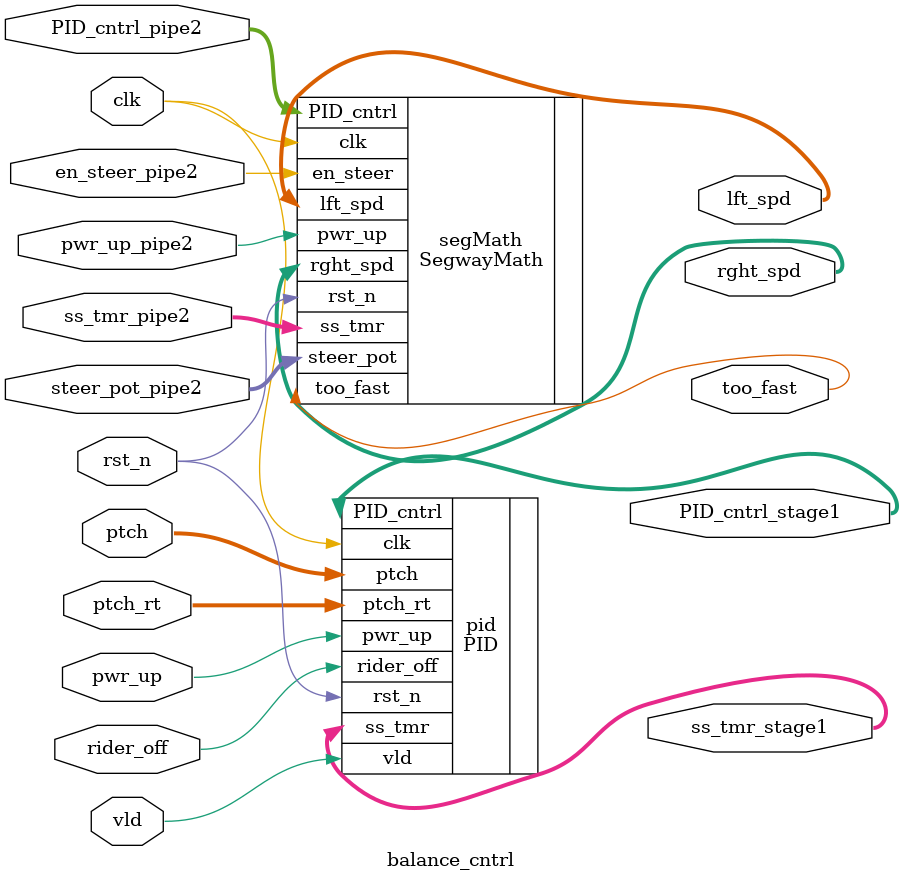
<source format=sv>
module balance_cntrl #(parameter fast_sim = 1)(
    input logic clk,               // 50MHz system clock & active low reset
    input logic rst_n,             // Active low reset
    input logic vld,               // High when inertial sensor reading (pitch) is ready (pipelined)
    input logic [15:0] ptch,       // Pitch of Segway from inertial_intf (pipelined)
    input logic [15:0] ptch_rt,    // Pitch rate (degrees/sec) for D_term of PID (pipelined)
    input logic pwr_up,            // Segway balance control powered up (pipelined)
    input logic rider_off,         // Asserted when no rider detected (pipelined)
    input logic [11:0] steer_pot_pipe2,  // From A2D_intf (pipelined stage 2)
    input logic en_steer_pipe2,          // Enables steering control (pipelined stage 2)
    input logic pwr_up_pipe2,            // Power up signal for stage 2 (pipelined)
    input logic signed [11:0] PID_cntrl_pipe2,  // PID control from pipeline stage 2
    input logic [7:0] ss_tmr_pipe2,             // Soft start timer from pipeline stage 2
    output logic signed [11:0] PID_cntrl_stage1, // PID control output from stage 1
    output logic [7:0] ss_tmr_stage1,           // Soft start timer output from stage 1
    output logic [11:0] lft_spd,   // 12-bit signed speed of left motor
    output logic [11:0] rght_spd,  // 12-bit signed speed of right motor
    output logic too_fast         // Rider approaching point of minimal control margin
);

    // PID module computes in pipeline stage 1
    PID #(fast_sim) pid(
                        .clk(clk),
                        .rst_n(rst_n),
                        .vld(vld),
                        .pwr_up(pwr_up),
                        .rider_off(rider_off),
                        .ptch(ptch),
                        .ptch_rt(ptch_rt),
                        .PID_cntrl(PID_cntrl_stage1),
                        .ss_tmr(ss_tmr_stage1)
                    );
    
    // SegwayMath computes in pipeline stage 2 using pipelined inputs
    SegwayMath segMath(
            .clk(clk),
            .rst_n(rst_n),
            .PID_cntrl(PID_cntrl_pipe2),  // Use pipelined PID control
            .ss_tmr(ss_tmr_pipe2),        // Use pipelined soft start timer
            .steer_pot(steer_pot_pipe2),  // Use pipelined steering pot
            .en_steer(en_steer_pipe2),    // Use pipelined steering enable
            .pwr_up(pwr_up_pipe2),        // Use pipelined power up
            .lft_spd(lft_spd),
            .rght_spd(rght_spd),
            .too_fast(too_fast)
    );
endmodule

</source>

* * * * * * * * *

**What you need to do:** Take the stretch of lines above from the one containing "input logic [11:0]" through the one containing "stage 2 (pipelined)" and repeat it exactly, adding no other line.

**Solution for this problem:**
    input logic [11:0] steer_pot_pipe2,  // From A2D_intf (pipelined stage 2)
    input logic en_steer_pipe2,          // Enables steering control (pipelined stage 2)
    input logic pwr_up_pipe2,            // Power up signal for stage 2 (pipelined)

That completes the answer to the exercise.